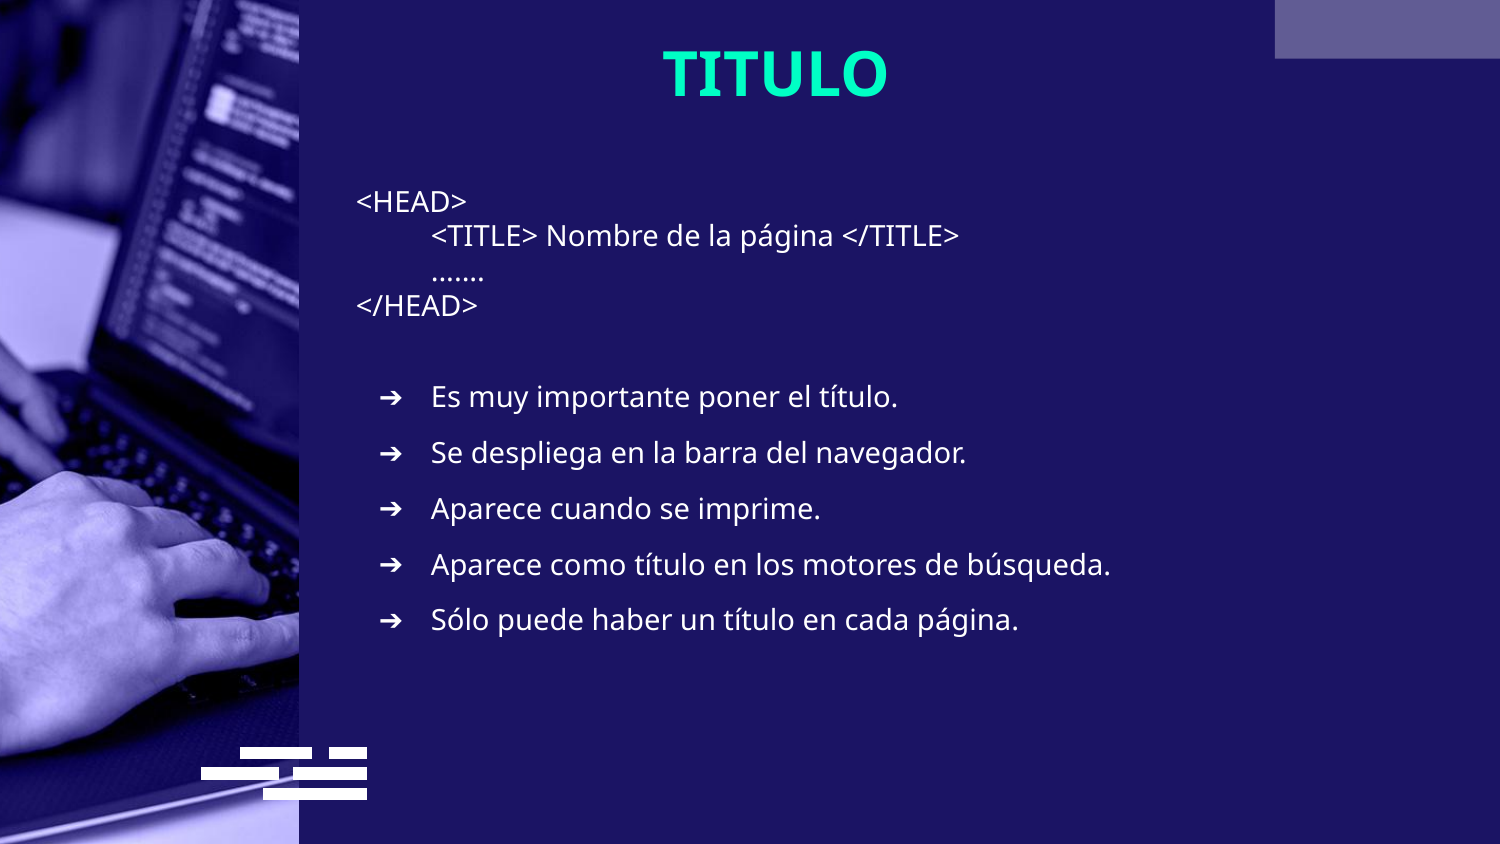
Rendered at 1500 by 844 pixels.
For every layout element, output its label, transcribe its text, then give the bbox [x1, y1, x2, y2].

picture [0, 0, 300, 844]
title TITULO [304, 18, 1317, 129]
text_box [200, 746, 368, 801]
text_box <HEAD> <TITLE> Nombre de la página </TITLE> ....... </HEAD> Es muy importante poner el título. Se despliega en la barra del navegador. Aparece cuando se imprime. Aparece como título en los motores de búsqueda. Sólo puede haber un título en cada página. [340, 167, 1449, 708]
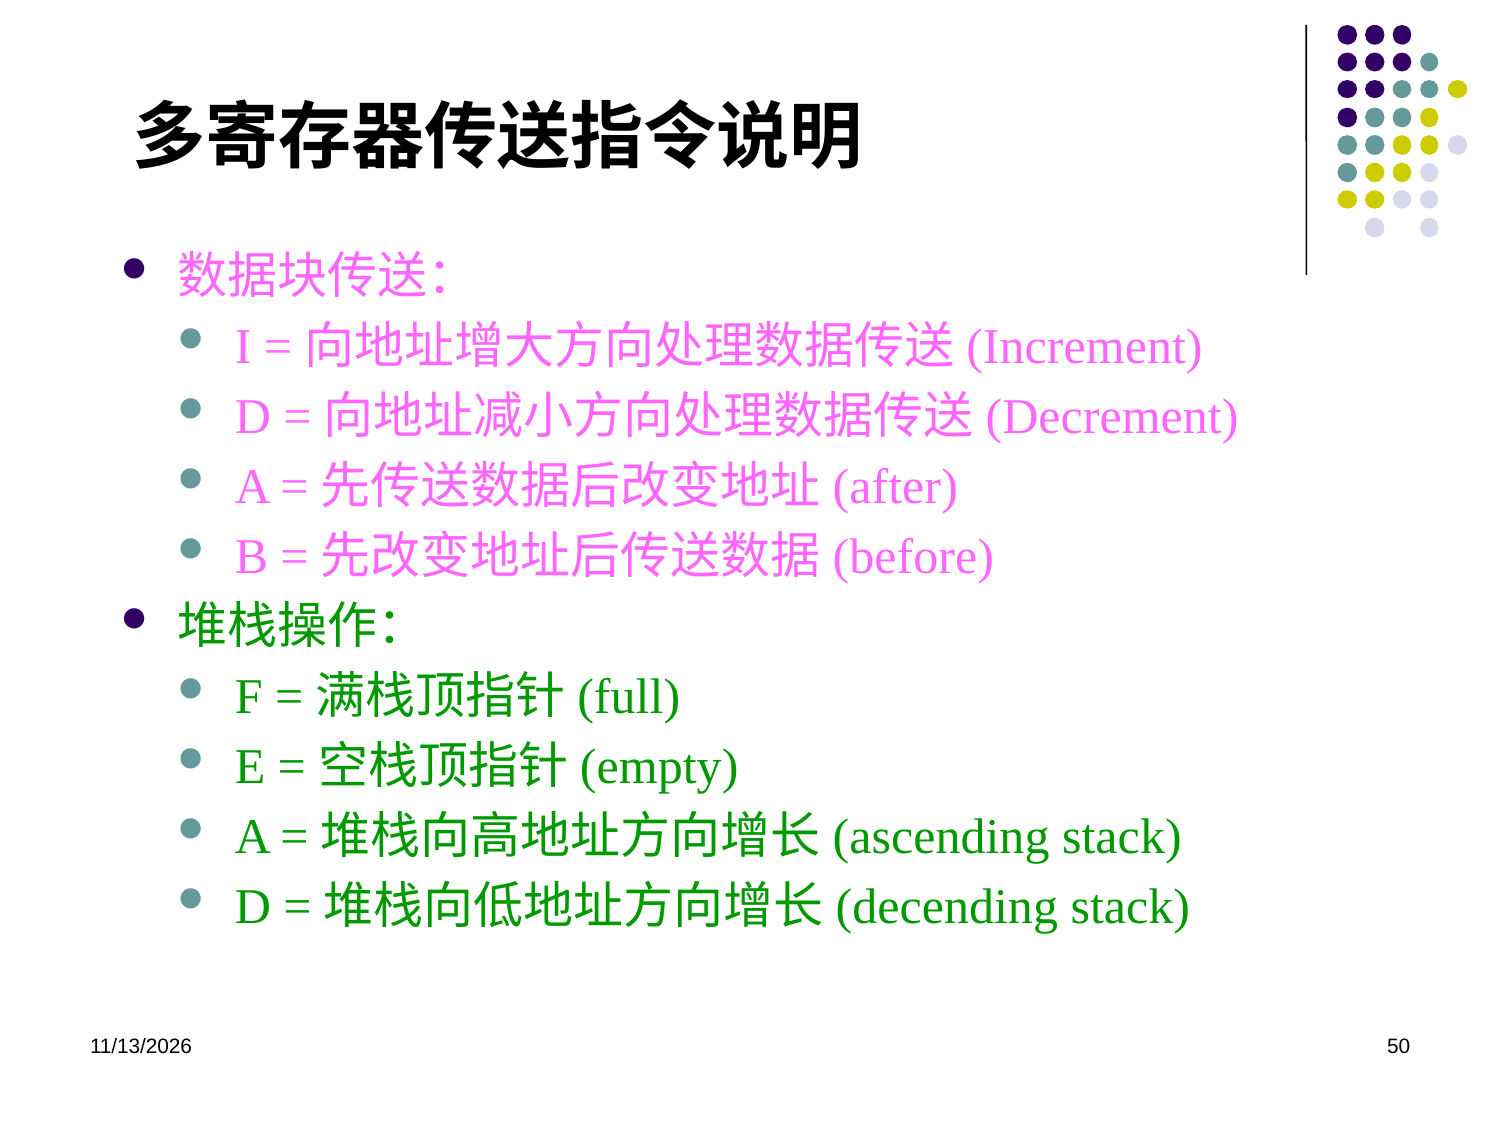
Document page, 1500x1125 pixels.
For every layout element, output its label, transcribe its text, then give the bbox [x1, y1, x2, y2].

title 多寄存器传送指令说明 [117, 82, 1289, 185]
list 数据块传送： I =向地址增大方向处理数据传送(Increment) D =向地址减小方向处理数据传送(Decrement) A =先传送数据后改变地址(after) B =先改变地址后传送数据(before) 堆栈操作： F =满栈顶指针(full) E =空栈顶指针(empty) A =堆栈向高地址方向增长(ascending stack) D =堆栈向低地址方向增长(decending stack) [106, 235, 1382, 992]
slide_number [74, 1024, 426, 1101]
slide_number 50 [1074, 1024, 1426, 1101]
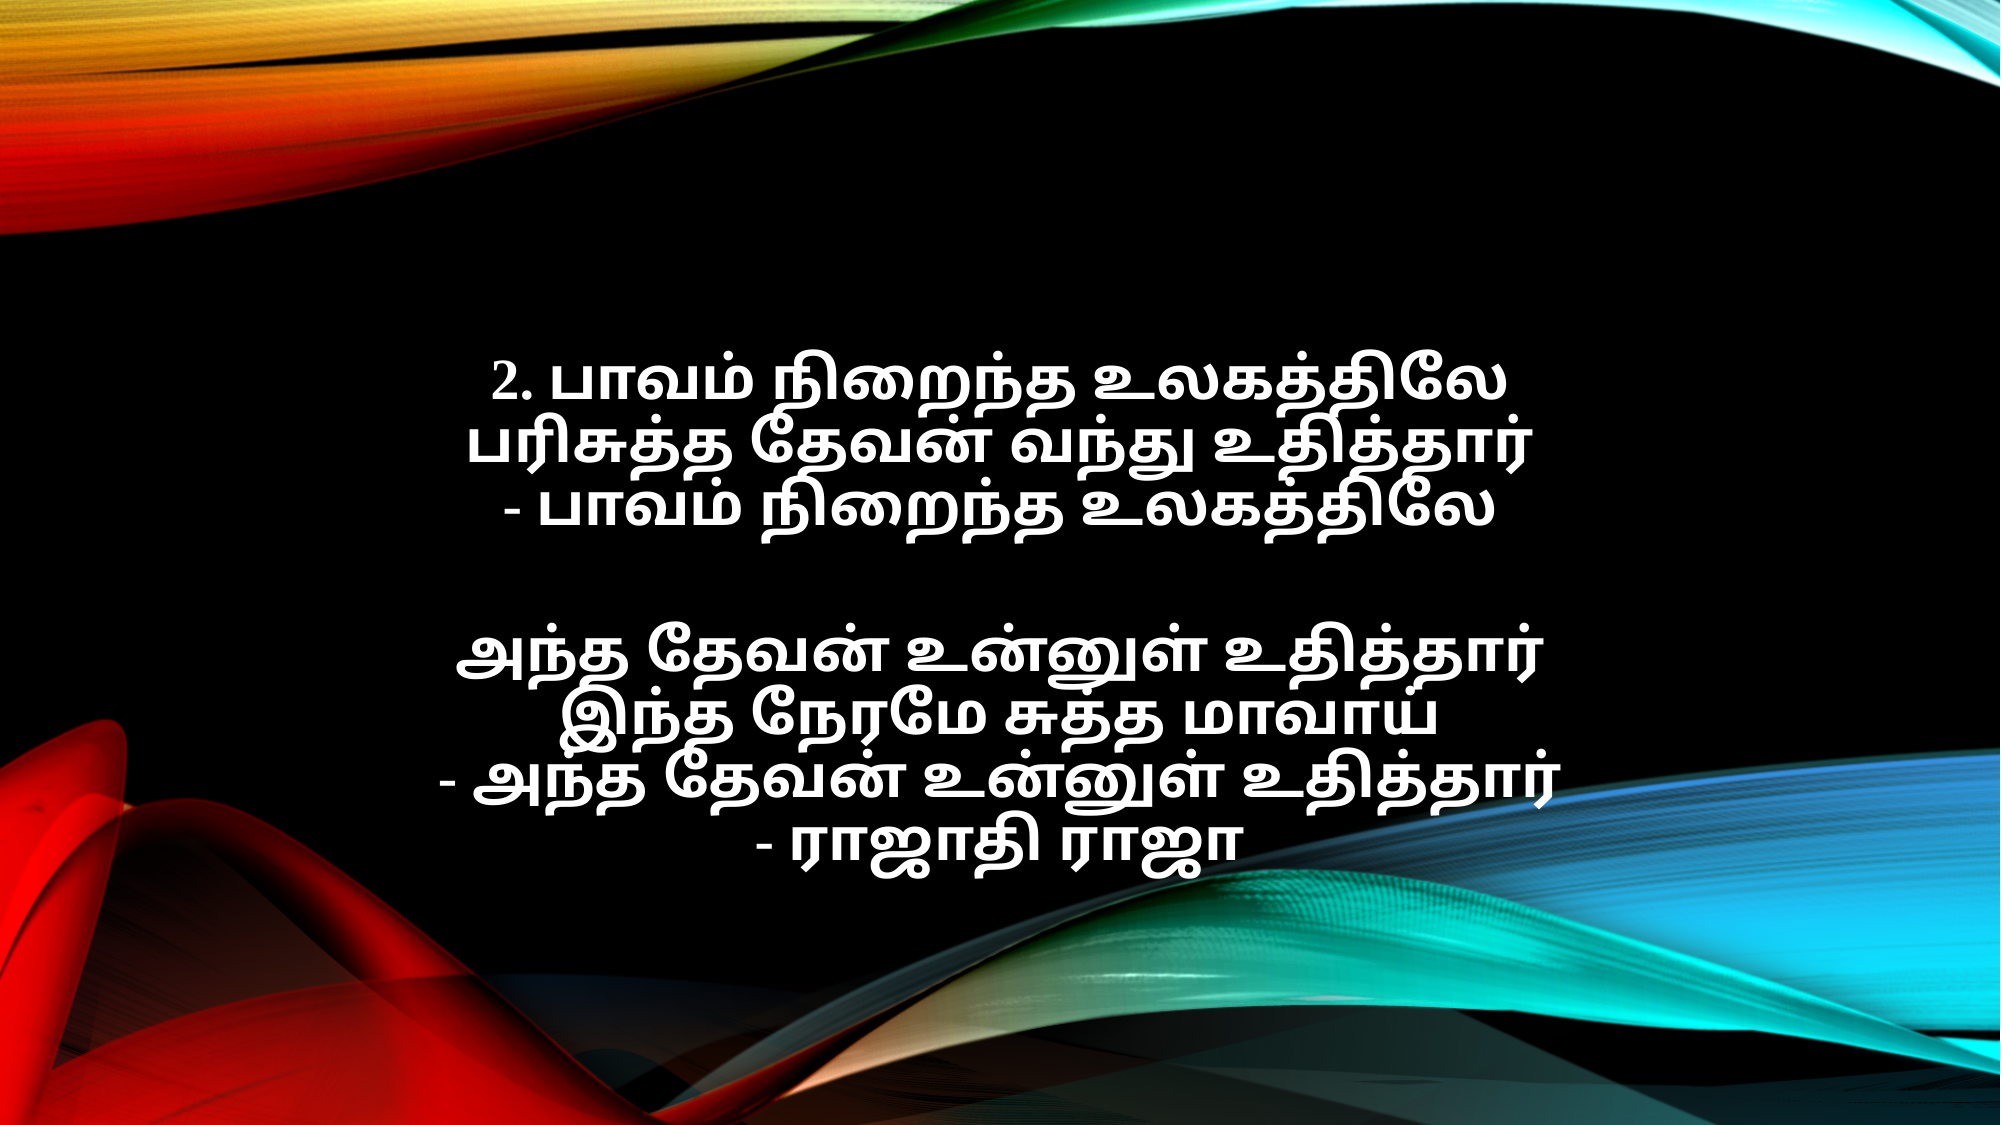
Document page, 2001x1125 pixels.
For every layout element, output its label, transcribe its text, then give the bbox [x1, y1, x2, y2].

subtitle 2. பாவம் நிறைந்த உலகத்திலே பரிசுத்த தேவன் வந்து உதித்தார் - பாவம் நிறைந்த உலகத்திலே அந்த தேவன் உன்னுள் உதித்தார் இந்த நேரமே சுத்த மாவாய் - அந்த தேவன் உன்னுள் உதித்தார் - ராஜாதி ராஜா [0, 0, 2000, 1125]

→ Requirement
Set down the records again verbatim, with no pictures.

→ Result below
Rendered at 1500 by 844 pixels.
For every layout element, output its label, transcribe its text, then give the bbox [x1, y1, x2, y2].

picture [0, 0, 300, 844]
title TITULO [304, 18, 1317, 129]
text_box [200, 746, 368, 801]
text_box <HEAD> <TITLE> Nombre de la página </TITLE> ....... </HEAD> Es muy importante poner el título. Se despliega en la barra del navegador. Aparece cuando se imprime. Aparece como título en los motores de búsqueda. Sólo puede haber un título en cada página. [340, 167, 1449, 708]
Document page, 1500x1125 pixels.
For every layout element, output its label, transcribe its text, then give the bbox [x1, y1, x2, y2].

title 多寄存器传送指令说明 [117, 82, 1289, 185]
list 数据块传送： I =向地址增大方向处理数据传送(Increment) D =向地址减小方向处理数据传送(Decrement) A =先传送数据后改变地址(after) B =先改变地址后传送数据(before) 堆栈操作： F =满栈顶指针(full) E =空栈顶指针(empty) A =堆栈向高地址方向增长(ascending stack) D =堆栈向低地址方向增长(decending stack) [106, 235, 1382, 992]
slide_number [74, 1024, 426, 1101]
slide_number 50 [1074, 1024, 1426, 1101]
Document page, 2001x1125 pixels.
For every layout element, output its label, transcribe its text, then give the bbox [x1, y1, x2, y2].

subtitle 2. பாவம் நிறைந்த உலகத்திலே பரிசுத்த தேவன் வந்து உதித்தார் - பாவம் நிறைந்த உலகத்திலே அந்த தேவன் உன்னுள் உதித்தார் இந்த நேரமே சுத்த மாவாய் - அந்த தேவன் உன்னுள் உதித்தார் - ராஜாதி ராஜா [0, 0, 2000, 1125]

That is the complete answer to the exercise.